File a Section 35 petition

Find out how and where you can file a Section 35 petition to commit a person at risk of hurting themself or others because of alcohol or drug abuse.

District Court, Boston Municipal Court (BMC), and Juvenile Court locations

The Details of File a Section 35 petition

What you need for File a Section 35 petition

You can file a petition in the Clerk’s Office. They will give you the petition. If you think there is an immediate danger you should contact your local police or emergency services.

How to file File a Section 35 petition

Start the process as soon as possible by going to your nearest District Court, Boston Municipal Court (BMC) or Juvenile Court. The court opens at 8:30 a.m. Go to the clerk’s office and ask for the person who helps with the Section 35 petitions. It helps if you know where the respondent (the person at risk of hurting themself or others) is.

Fill out and sign the petition. You may be asked to fill out a short intake form for the judge to review that says who the respondent is and explains why you are filing the petition. Once you have filed the petition, you can’t withdraw it without the court’s permission.

You can also contact either your local court or the court where you think the person is currently located by phone to talk about filing the petition without coming to court, as well as other options that may be available during COVID-19. You can find phone numbers for local courts on the District Court location pages.

Next steps for File a Section 35 petition

  1. Talk to the judge

    You’ll talk with the judge in court and be asked to explain why you requested the petition. After hearing the petition, the judge will decide whether to have the respondent brought to court by either a summons or a warrant of apprehension.

    • Warrant of apprehension — If the judge issues a warrant of apprehension, the warrant is sent to the local police. The police will try to arrest the respondent at the address you give them. The police will arrest the respondent and bring them to the courthouse during court hours, between 8:30 a.m. and 4:30 p.m. By law, the police can only arrest the respondent when court is open, not at night or on weekends. The warrant of apprehension may be good for up to 5 business days. When the respondent is arrested, they will be handcuffed, taken to court, and put in a holding cell to wait for a hearing.
    • Summons — If the judge decides a warrant isn’t needed, the court will mail a notice of a hearing date to the respondent.
  2. The evaluation

    Once the respondent is in court, the court will give them a lawyer. A lawyer is assigned to represent the respondent, not the petitioner (the person who filed the Section 35). The lawyer represents the rights, wishes, and intentions of the respondent. 

    The court will also have a psychologist or clinician examine the respondent. The court clinician will interview the respondent and the petitioner. They may contact the respondent’s substance abuse or mental health treatment providers or programs to get more information that will help the court decide whether or not to commit the respondent.

  3. The hearing

    The court will have a hearing where the clinician will testify. The petitioner and the respondent will both have a chance to show evidence and be heard.

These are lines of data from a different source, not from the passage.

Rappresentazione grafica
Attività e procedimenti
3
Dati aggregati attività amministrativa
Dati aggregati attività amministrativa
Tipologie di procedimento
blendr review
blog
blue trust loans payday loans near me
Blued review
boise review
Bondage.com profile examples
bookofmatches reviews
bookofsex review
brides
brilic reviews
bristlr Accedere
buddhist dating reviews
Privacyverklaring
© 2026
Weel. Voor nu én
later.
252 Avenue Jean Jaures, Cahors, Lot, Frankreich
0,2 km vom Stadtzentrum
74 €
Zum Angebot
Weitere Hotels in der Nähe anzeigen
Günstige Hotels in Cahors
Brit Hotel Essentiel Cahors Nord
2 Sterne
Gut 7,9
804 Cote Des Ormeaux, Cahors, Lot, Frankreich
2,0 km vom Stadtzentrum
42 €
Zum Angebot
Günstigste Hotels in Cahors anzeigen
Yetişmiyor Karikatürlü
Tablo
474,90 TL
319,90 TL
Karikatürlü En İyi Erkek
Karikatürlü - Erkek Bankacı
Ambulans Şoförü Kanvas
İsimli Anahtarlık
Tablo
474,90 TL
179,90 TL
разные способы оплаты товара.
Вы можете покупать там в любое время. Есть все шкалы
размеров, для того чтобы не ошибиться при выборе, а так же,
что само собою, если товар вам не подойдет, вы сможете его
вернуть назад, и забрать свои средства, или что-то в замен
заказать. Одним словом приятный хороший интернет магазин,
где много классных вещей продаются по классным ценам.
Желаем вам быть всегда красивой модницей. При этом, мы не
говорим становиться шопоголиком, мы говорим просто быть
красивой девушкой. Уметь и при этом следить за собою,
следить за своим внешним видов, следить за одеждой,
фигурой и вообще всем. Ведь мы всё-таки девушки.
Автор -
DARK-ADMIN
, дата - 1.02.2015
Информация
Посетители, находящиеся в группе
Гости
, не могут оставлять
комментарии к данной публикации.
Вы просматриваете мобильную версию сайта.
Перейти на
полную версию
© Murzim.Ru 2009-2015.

    The court can only order to commit the respondent if it finds that:

    1. The respondent is a person with an alcohol and/or substance use disorder, AND
    2. There is a likelihood of serious harm because of the disorder.

    If the judge decides that there isn’t enough evidence to meet the legal standard for an alcohol and/or substance use disorder, or likelihood of serious harm, they will deny the petition and the respondent will be released.

    If the judge decides to commit the respondent, the court will hold the respondent until the Sheriff’s Department brings them to the treatment facility. The court can't commit someone to a private facility, and they can’t force an insurance company to pay for treatment. The petitioner and the respondent don’t have a choice about where the respondent is treated. There are several public detoxification/treatment facilities in Massachusetts where the court can commit someone under Section 35. The treatment facilities are run by either the Department of Public Health (DPH) or the Department of Correction (DOC). Although the law allows someone to be committed for up to 90 days, the commitment period is usually much shorter.